Vietnam in three Acts. Act I: 1968. Innocence. A wedding among a tight-knit Russian-American steeltown community in Pennsylvania. Six friends, three of whom have volunteered to fight. Act II: 1970. The war. Mike (Robert De Niro), Nick (Christopher Walken) and Stevie (John Savage) are taken prisoner and tortured. Act III: 1975. The fall-out…
Even in the 70s, there was nothing to prepare you for the immersive first half of The Deer Hunter: in particular a wedding party that runs nearly an hour and cements everything we need to feel for its Pennsylvania millworkers going off to war. The film celebrates working class bonds through atmosphere, ceremony, ritual – time – at the expense of dramatic incident… That comes later, and it’s more problematic and contrived, but inarguably very powerful.
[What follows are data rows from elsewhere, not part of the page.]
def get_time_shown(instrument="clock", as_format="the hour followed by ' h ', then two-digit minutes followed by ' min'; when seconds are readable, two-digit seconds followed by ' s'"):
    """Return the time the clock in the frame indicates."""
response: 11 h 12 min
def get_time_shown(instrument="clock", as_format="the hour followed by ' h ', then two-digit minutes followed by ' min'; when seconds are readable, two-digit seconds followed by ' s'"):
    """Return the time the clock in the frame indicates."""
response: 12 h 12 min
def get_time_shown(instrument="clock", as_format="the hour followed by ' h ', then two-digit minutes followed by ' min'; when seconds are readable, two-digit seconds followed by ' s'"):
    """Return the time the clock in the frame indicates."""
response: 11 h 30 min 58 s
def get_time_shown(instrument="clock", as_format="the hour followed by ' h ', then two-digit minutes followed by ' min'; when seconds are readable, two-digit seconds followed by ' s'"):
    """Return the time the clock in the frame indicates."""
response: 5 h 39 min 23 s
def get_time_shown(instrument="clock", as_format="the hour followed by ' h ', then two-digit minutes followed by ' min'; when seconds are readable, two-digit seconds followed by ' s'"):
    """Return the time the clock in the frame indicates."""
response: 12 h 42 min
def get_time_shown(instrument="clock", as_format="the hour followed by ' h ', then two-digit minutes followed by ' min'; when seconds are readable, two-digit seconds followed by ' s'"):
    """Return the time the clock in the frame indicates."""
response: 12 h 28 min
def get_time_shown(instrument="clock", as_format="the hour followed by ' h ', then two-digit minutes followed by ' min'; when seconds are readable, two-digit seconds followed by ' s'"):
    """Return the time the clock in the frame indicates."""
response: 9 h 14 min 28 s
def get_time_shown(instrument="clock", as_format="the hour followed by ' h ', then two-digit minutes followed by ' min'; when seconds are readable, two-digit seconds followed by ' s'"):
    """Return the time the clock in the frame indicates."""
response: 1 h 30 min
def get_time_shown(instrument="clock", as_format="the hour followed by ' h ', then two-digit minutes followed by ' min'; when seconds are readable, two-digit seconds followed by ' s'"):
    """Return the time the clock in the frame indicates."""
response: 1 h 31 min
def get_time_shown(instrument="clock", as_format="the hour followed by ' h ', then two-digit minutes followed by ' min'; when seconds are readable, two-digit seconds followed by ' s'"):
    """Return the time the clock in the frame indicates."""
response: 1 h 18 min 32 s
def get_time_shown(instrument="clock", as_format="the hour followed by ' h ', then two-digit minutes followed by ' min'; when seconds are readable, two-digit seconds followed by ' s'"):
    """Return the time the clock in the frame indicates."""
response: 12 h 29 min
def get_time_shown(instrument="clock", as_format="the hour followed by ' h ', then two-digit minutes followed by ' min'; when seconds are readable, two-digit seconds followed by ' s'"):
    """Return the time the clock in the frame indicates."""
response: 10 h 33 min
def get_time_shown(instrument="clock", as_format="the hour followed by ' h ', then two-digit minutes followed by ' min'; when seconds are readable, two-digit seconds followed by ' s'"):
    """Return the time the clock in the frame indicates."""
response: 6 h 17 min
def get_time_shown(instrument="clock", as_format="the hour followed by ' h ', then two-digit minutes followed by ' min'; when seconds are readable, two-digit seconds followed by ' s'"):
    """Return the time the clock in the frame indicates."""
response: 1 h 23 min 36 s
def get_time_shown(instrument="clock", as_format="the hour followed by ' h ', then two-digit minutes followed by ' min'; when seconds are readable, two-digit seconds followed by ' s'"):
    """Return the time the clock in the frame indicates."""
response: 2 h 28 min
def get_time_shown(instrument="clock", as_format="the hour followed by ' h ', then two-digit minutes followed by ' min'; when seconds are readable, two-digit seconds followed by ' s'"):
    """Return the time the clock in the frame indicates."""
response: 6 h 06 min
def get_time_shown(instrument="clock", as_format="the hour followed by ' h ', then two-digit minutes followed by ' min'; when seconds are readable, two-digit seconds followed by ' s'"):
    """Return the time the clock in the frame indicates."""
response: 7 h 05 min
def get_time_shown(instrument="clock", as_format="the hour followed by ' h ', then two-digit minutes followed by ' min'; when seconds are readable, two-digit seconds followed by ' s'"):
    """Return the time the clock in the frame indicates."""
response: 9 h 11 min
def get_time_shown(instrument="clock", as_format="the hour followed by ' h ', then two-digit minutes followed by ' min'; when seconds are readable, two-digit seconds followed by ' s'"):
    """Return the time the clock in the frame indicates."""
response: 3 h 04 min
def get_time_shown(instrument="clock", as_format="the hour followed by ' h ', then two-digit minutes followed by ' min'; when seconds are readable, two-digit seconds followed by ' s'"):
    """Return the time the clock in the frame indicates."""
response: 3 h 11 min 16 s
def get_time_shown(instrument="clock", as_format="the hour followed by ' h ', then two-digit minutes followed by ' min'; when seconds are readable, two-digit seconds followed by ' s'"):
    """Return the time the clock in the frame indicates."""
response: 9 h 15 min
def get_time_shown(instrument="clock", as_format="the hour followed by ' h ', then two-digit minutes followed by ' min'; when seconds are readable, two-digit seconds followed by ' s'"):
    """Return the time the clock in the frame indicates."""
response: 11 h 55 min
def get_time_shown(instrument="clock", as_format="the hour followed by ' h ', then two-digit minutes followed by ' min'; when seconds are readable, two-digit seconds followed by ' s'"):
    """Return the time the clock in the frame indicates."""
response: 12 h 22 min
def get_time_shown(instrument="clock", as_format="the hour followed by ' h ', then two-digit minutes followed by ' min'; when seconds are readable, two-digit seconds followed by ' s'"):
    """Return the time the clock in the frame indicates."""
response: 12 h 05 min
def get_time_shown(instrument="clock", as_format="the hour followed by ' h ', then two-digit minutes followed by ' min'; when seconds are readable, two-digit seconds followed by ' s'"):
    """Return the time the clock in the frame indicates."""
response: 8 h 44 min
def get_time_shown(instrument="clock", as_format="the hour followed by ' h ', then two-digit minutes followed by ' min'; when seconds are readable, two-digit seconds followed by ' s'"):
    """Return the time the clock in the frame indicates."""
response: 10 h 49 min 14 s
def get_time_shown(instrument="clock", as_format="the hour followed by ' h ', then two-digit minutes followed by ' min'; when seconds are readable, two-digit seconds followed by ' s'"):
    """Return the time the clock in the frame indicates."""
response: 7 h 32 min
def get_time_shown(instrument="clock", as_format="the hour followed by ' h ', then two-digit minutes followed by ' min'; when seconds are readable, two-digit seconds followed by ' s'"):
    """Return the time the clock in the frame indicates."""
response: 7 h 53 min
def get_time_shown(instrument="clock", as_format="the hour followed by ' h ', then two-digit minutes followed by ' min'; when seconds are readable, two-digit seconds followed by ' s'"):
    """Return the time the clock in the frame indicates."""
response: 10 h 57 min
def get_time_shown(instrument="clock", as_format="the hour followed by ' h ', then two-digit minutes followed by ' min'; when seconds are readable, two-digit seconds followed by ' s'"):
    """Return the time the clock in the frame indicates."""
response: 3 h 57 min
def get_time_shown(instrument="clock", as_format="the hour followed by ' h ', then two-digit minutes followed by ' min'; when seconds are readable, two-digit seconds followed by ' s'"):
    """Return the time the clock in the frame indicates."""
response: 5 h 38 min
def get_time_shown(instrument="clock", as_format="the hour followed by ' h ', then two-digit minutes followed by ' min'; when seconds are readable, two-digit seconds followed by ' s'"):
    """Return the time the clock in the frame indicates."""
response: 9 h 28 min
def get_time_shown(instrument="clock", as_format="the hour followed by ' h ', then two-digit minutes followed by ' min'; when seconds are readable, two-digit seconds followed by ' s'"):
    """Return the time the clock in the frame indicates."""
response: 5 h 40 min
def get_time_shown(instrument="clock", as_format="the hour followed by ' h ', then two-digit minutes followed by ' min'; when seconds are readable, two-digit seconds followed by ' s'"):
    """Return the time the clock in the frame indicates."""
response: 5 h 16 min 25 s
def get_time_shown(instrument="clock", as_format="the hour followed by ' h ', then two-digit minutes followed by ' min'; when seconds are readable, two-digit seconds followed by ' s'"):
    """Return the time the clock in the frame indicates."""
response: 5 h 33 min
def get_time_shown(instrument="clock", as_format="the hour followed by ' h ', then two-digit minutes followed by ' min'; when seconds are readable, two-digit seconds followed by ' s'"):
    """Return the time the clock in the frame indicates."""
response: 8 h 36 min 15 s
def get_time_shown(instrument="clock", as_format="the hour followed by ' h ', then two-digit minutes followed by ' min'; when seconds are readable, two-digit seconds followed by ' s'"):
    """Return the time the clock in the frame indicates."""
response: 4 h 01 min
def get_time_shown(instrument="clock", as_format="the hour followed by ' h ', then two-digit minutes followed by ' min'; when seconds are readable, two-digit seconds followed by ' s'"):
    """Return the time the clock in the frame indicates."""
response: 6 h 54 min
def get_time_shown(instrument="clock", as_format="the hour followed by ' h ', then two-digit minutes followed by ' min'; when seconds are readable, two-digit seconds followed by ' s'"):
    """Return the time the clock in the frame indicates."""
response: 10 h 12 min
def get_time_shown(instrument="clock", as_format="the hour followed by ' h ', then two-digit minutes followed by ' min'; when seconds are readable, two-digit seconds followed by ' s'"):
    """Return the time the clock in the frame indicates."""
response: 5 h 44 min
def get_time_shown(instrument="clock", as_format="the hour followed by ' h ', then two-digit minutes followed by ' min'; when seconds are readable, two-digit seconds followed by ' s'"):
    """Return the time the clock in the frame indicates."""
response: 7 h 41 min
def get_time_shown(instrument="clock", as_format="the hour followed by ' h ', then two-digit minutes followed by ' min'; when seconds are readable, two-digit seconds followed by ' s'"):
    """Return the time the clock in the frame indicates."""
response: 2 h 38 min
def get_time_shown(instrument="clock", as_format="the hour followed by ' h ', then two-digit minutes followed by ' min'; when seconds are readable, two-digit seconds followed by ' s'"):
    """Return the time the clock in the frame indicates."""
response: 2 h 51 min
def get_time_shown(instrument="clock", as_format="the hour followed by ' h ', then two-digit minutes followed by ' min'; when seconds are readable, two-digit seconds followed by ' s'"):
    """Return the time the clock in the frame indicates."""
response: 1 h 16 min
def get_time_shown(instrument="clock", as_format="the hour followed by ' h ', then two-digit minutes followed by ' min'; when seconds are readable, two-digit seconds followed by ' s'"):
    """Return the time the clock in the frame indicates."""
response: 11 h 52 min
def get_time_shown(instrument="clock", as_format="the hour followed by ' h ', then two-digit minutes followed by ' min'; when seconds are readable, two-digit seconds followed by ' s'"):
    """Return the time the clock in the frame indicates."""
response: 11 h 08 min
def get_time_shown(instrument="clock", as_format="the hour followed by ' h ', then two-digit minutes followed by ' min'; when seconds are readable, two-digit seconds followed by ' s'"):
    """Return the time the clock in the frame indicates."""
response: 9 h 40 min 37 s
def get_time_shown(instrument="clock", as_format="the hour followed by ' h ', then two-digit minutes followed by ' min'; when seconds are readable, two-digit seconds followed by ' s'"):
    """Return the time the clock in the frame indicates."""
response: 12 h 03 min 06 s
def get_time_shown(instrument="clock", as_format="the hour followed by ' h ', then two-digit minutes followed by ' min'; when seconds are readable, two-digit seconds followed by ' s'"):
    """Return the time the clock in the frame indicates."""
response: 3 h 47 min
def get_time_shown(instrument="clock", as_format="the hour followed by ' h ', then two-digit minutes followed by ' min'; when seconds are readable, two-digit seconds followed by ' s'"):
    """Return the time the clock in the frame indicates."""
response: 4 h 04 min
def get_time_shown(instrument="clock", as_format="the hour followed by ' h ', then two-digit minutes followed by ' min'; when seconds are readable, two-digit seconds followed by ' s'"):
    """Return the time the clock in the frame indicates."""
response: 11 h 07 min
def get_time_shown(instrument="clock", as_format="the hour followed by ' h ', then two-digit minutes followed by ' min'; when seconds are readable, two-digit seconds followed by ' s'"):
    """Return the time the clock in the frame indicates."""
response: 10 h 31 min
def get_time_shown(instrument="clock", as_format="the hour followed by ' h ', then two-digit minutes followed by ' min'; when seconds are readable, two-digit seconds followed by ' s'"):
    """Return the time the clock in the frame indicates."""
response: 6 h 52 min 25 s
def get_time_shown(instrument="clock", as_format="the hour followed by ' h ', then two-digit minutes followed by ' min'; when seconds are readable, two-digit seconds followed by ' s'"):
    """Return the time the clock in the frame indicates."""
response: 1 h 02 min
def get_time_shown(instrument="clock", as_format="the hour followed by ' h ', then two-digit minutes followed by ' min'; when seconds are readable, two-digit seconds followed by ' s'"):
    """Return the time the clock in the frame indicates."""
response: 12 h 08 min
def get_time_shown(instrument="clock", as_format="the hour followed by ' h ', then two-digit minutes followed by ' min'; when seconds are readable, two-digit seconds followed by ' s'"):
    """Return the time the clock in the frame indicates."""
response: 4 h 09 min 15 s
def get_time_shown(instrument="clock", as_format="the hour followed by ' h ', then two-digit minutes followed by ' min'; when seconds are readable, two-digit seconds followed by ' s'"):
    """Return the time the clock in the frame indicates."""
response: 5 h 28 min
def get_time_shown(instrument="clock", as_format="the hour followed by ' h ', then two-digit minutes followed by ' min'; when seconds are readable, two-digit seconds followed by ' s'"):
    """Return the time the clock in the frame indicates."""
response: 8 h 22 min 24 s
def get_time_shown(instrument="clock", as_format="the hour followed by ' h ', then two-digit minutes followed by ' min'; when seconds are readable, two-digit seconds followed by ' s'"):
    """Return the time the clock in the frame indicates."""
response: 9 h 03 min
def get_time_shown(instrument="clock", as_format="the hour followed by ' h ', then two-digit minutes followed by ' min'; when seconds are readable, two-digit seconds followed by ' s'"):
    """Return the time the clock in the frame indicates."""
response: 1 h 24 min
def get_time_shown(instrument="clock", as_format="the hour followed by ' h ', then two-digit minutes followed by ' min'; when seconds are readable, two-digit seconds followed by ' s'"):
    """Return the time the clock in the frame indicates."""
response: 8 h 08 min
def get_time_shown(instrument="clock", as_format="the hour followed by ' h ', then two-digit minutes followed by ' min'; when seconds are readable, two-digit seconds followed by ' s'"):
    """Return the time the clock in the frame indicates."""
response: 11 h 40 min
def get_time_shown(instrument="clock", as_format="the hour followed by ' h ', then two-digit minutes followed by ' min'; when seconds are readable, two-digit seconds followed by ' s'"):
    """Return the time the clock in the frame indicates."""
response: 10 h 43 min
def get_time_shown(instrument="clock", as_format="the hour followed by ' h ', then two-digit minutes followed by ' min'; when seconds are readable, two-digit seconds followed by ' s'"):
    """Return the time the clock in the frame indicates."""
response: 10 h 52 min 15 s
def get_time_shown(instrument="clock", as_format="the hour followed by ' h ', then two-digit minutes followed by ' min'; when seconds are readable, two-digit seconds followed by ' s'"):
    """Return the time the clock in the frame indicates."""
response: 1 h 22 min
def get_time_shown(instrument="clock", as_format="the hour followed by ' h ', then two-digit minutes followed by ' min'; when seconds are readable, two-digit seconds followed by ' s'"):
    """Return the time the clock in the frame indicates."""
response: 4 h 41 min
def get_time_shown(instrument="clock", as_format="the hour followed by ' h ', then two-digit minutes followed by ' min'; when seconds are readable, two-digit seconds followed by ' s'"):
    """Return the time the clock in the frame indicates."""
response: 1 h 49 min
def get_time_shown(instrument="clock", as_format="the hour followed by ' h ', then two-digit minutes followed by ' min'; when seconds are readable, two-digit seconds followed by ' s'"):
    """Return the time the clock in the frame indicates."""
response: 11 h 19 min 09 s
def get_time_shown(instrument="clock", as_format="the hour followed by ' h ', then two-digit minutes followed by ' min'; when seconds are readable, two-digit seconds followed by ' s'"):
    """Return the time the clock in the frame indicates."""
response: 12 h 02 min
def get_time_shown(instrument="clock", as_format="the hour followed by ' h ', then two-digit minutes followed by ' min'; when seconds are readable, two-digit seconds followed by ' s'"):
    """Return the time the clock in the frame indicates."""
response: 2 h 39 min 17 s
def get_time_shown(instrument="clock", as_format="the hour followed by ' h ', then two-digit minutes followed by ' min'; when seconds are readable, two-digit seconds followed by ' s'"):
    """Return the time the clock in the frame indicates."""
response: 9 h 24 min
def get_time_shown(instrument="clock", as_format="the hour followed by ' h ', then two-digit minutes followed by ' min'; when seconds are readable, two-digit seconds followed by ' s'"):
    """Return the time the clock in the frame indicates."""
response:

This was the first Hollywood film to acknowledge that Vietnam had become a national nightmare. Cimino dug into a central trauma in contemporary American lives and would be rewarded with carte blanche to make Heaven’s Gate (1980) – a much maligned, flawed masterpiece which essentially marked the end of the decade when filmmakers had the power in Hollywood.
An astonishing piece of work, an uneasy mixture of violent pulp and grandiosity, with an enraptured view of common life — poetry of the commonplace.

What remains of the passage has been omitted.